Releasing the LongMIT dataset?

WowCZ / LongMIT

LongMIT: Essential Factors in Crafting Effective Long Context Multi-Hop Instruction Datasets

32 stars 0 forks source link

Releasing the LongMIT dataset? #3

Closed lilakk closed 1 week ago

lilakk commented 3 weeks ago

Thanks for the amazing work! I was wondering if you have plans to release the LongMIT dataset you used to finetune models in your experiments? Also, what is the token count distribution for this dataset?

WowCZ commented 3 weeks ago

Thanks for your interest. We will release the LongMIT dataset. The token count distribution is as below: 5bfa1923800f5e21ac3cb57c2e3378b where the token count distribution of the LongMIT datasets is nearly uniform among 4k to 128k. Thanks for your reminder again. The introduce of the dataset distribution will be upated in the revisited paper.

lilakk commented 3 weeks ago

Thanks! Looking forward to the release.

WowCZ commented 2 weeks ago

We have released our LongMIT datasets (128K version). You can try it. If any problems or suggestions, it is welcome to create a issue.

lilakk commented 2 weeks ago

This is great, thanks! What does "128K" version mean? Is that a subset of the full dataset where each sample is 128K tokens?

lilakk commented 2 weeks ago

Additionally, in your paper you report in the Appendix that:

All models were trained using 64 A800*80G GPUs with the DeepSpeed+ZeRO-1 framework. The maximum sequence length was set to 32K, with any sequences exceeding this length truncated from the right. The training process utilized the Adam optimizer with a learning rate of 3×10−5 , β1 = 0.9, and β2 = 0.95. To enhance training efficiency, we employed a packing strategy that concatenates training samples to reach the maximum sequence length. Additionally, Flash Attention (Dao et al., 2022; Dao, 2024) is used to accelerate the computation of the attention mechanism. The global batch size consisted of 4 million tokens, and the entire dataset is trained over one epoch.
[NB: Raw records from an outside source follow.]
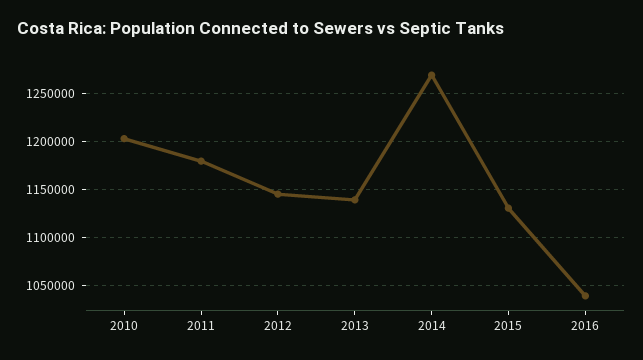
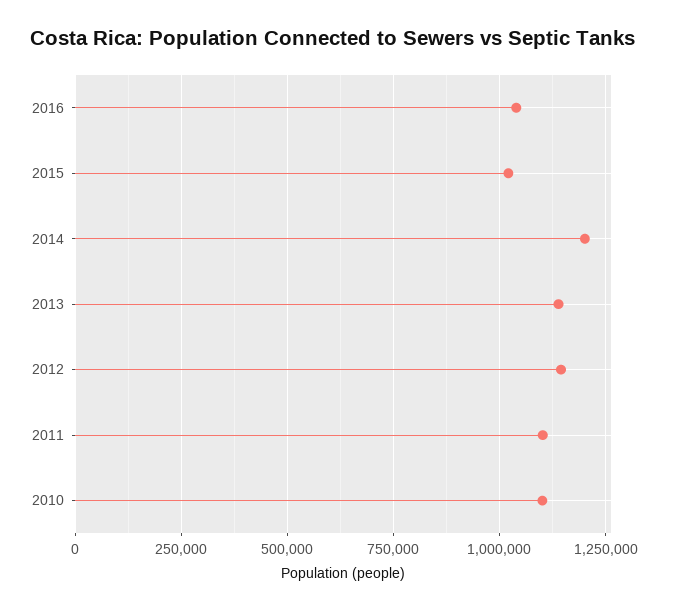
2010: 1200000 -> 1100000
2011: 1180000 -> 1100000
2014: 1270000 -> 1200000
2015: 1130000 -> 1025000

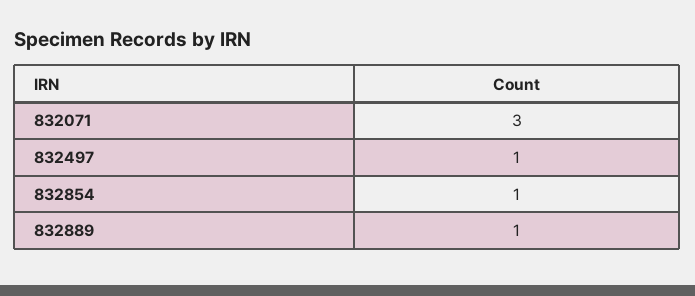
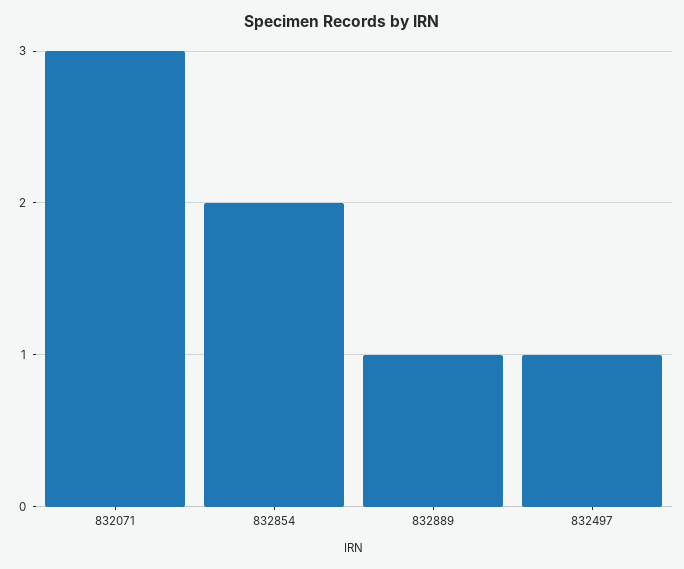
832854: 1 -> 2

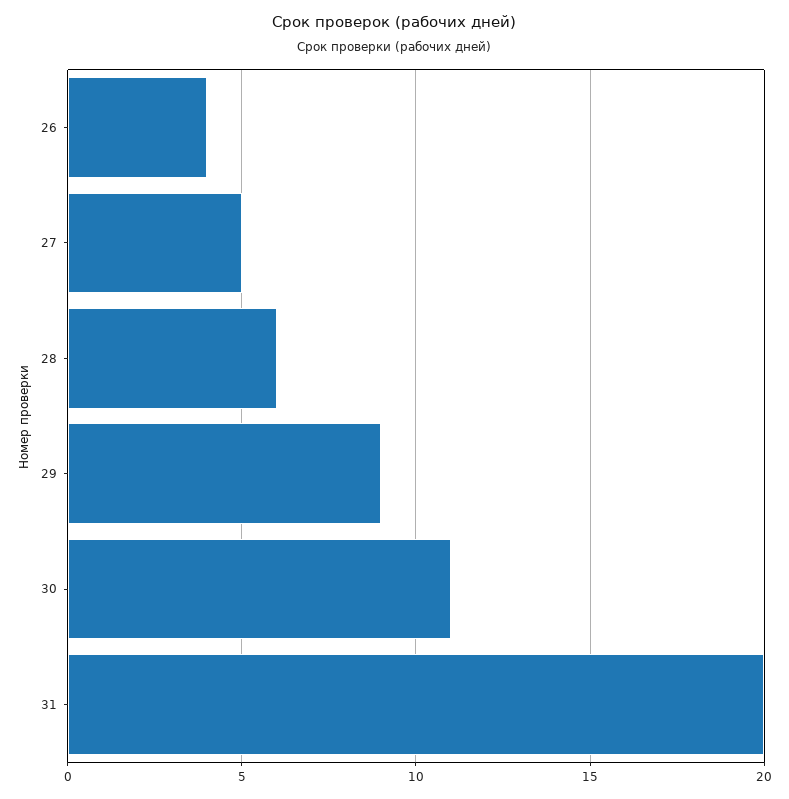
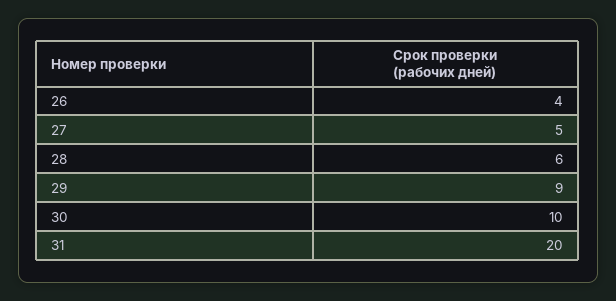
30: 11 -> 10

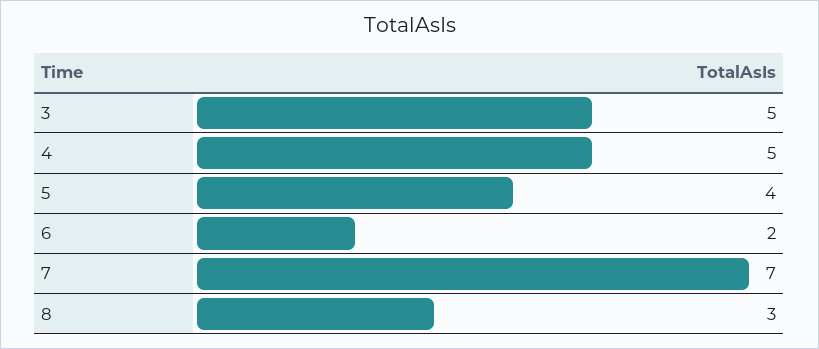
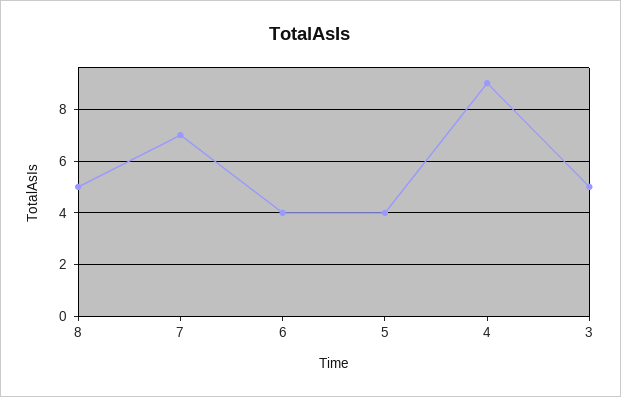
4: 5 -> 9
6: 2 -> 4
8: 3 -> 5

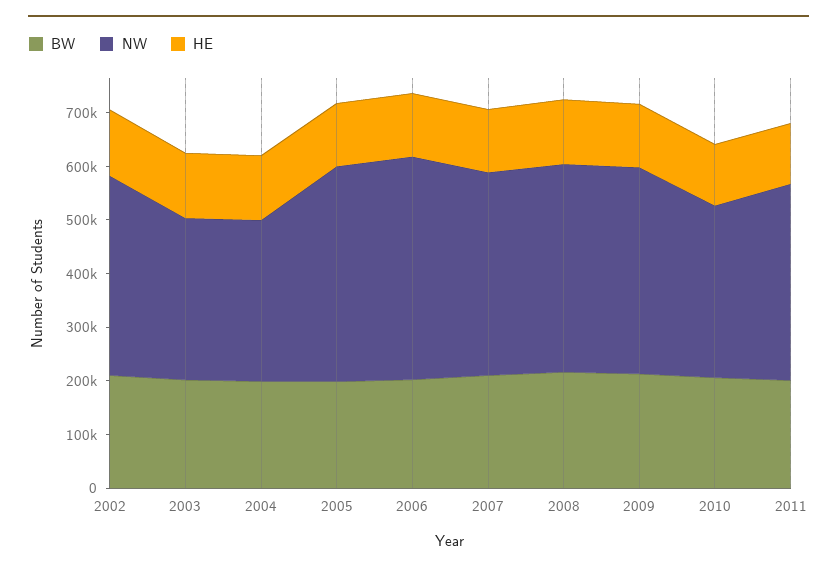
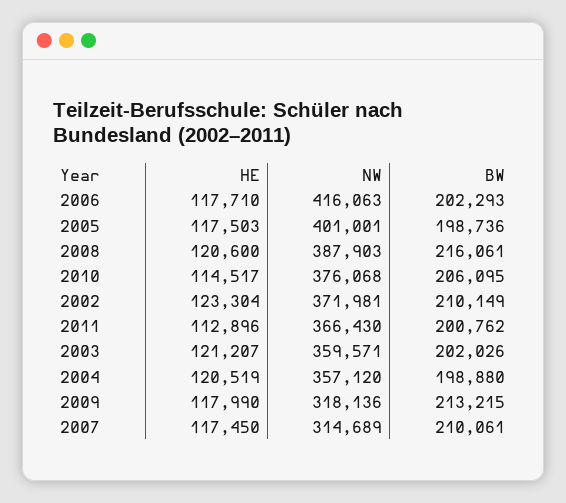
NW, 2003: 300000 -> 359571
NW, 2004: 300000 -> 357120
NW, 2007: 380000 -> 314689
NW, 2009: 380000 -> 318136
NW, 2010: 320000 -> 376068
But it seems like your dataset does cover up to 128K tokens. Did you finetune on the full dataset? Or did you finetune on a subset that contains up to 32K tokens?
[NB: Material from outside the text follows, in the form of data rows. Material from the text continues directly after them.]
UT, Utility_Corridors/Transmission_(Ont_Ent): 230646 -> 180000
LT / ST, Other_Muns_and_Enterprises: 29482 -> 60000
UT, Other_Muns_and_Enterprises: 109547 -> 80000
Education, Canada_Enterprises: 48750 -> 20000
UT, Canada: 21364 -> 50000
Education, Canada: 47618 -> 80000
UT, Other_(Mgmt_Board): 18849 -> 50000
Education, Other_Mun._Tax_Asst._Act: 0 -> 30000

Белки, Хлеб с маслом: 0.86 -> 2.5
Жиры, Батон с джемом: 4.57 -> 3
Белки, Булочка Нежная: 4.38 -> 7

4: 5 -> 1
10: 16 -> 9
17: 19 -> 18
WowCZ commented 2 weeks ago

Sorry to confuse you about that. This work is still in progress. In our first Arixv version, we only finetuned the models on a subset that contains up to 32K tokens. Recently, we have expanded the 32K version into 128K version for better research exploration.

lilakk commented 2 weeks ago

I see, that makes sense. So by "128K version" you mean the full dataset containing sequences between 4K-128K tokens right?

WowCZ commented 1 week ago

Yes, 128K datasets contains 4K-128K tokens, whose distribution is nearly uniform.